ASSIGNMENT A –
Using the blog post on FDR's inaugural address, decide whether each statement agrees with it. Answer yes or no for each, and quote the words that decide it. (i) The famous quote comes from Roosevelt's first inaugural address. (ii) The writer believes Roosevelt was afraid of nothing except fear. (iii) Roosevelt promised an end to nearly four years of chaos, despair and misery.
ASSIGNMENT B –
According to the blog post on FDR's inaugural address, at what point in his address did Roosevelt say "We have nothing to fear but fear itself"?
ASSIGNMENT C –
Continue the blog post on FDR's famous line about fear, starting right after its last sentence.

SOURCE PASSAGE –
—————

Archive for October, 2010

The Words Crawl in, The Words Crawl Out: Existential Dread and FDR’s Inaugural Address

An appropriate response to reality?

Sometimes expressions are so powerful, so significant, that it is easy to lose sight of how utterly absurd they are.  American history is riddled with such quotes.  A personal favorite of mine comes from FDR’s 1st Inaugural address. The story goes something like this:  America was mired in the worst economic depression in it’s history.  Roosevelt had just put an end to the rattling death spiral that was Herbert Hoover‘s Presidency and stood in front of the country promising the revitalization of the American Dream and the end of nearly four years of chaos, despair and misery.

Within the first few sentences of his first Presidential address, Roosevelt set a tone of vital, unabashed optimism when he uttered the now famous words “We have nothing to fear but fear itself.”  Those words, along with many social programs or “fortuitous” sets of circumstances (depending on who you ask), picked America up and led it through some of it’s worst moments.  It became a rallying cry for a troubled nation whose best days were ahead of it.
I need you to know that I am not six years old.  I don’t believe in the Easter Bunny, the Tooth Fairy or the literal truth of expressions used by politicians in speeches.  I am quite sure that Roosevelt was afraid of a few things besides fear.  Maybe he was afraid of spiders, maybe he was paranoid about being in graveyards after 9 PM, maybe he was just plain scared of being attacked by a group of fanged clowns.  I really am not sure what made FDR fret, but I am quite sure something did.  The point is, the line was meant to be hyperbole.

—————

RECORDS –
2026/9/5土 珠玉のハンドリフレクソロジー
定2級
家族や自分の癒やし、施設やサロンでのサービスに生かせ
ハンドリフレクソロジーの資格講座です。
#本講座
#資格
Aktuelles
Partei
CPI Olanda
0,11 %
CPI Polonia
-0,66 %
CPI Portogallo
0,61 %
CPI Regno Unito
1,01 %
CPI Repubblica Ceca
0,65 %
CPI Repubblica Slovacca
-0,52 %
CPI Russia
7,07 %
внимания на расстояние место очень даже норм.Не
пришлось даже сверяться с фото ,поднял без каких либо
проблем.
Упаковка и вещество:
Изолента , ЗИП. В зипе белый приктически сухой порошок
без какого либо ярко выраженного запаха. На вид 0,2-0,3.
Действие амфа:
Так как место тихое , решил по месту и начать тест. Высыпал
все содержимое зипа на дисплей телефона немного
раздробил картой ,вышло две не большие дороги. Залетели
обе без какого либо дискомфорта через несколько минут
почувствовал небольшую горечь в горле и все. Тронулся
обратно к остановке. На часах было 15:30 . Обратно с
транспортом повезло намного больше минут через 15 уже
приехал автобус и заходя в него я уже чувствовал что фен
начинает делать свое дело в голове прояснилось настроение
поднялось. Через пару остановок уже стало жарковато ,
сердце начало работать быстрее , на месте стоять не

—————

WRITTEN REPLY A –
(i) Yes: "A personal favorite of mine comes from FDR’s 1st Inaugural address."
(ii) No: "I am quite sure that Roosevelt was afraid of a few things besides fear."
(iii) Yes: "promising the revitalization of the American Dream and the end of nearly four years of chaos, despair and misery."

WRITTEN REPLY B –
Within the first few sentences of his first Presidential address.

WRITTEN REPLY C –
Here’s the problem, if you hold the line up and look at it for a minute, even as hyperbole, it turns into mush in your hands.  The truth of the matter is, there are an enormous amount of things to be afraid of.  We are narrowly held on a mortal coil that could collapse at anytime.  Our bodies, given a few years of exuberant youth, quickly melt away like ice cream on a summer afternoon.  We rarely, if ever, are informed of when our time here will end and on the rare occasions we get that message in advance it is never good news.  We form deep connections with those around us only to watch those bonds dissolved through mortality or miscommunication.  As humans, we depend on a constant flow of sustenance that could dry up or be ripped away at any time. The possibility of mass annihilation through disease, war or famine are never far from our collective consciousness.

After death, who knows what bizarre carnival awaits us.  Will I go to a smoking pit of flames, left to forever roast for eternity for some momentary lapse of judgement I made in the previous life?  Or shall I fly away on white wings floating in a vast cosmic eternity day after day after day after day….with no end anywhere in sight?   Will I simply get to experience the same mindless pain and suffering over and over, just from some new perspective?  Will I come back as some “lower” animal, only to be slaughtered by other creatures for food, belts or coats or stepped on because I am “in the way”?  Will I be at one with the universe, a desireless speck in an endless cosmos?  Or will I lay in the ground and deteriorate slowly, a buffet for worms and bugs; a previously animated, once sentient form of high quality fertilizer?  Which option would be preferable to me?  (It doesn’t matter…I don’t really get to choose!)

If Roosevelt had any sense of the existential turmoil that lives at the root of our being, he would have left comedy to the comedians.  How could someone look at the human condition and honestly utter the expression that there is only fear to fear? Fear is a completely reasonable response to an entirely preposterous set of circumstances.  Maybe Roosevelt understood this and decided the best way to comfort humans was to deceive them and give them a false understanding of the terms of the world.  You’ll forgive me if I don’t thank him for that.  I have always believed that given the choice of comforting words or horrific facts, people tend to believe the latter, even if they don’t readily admit to it.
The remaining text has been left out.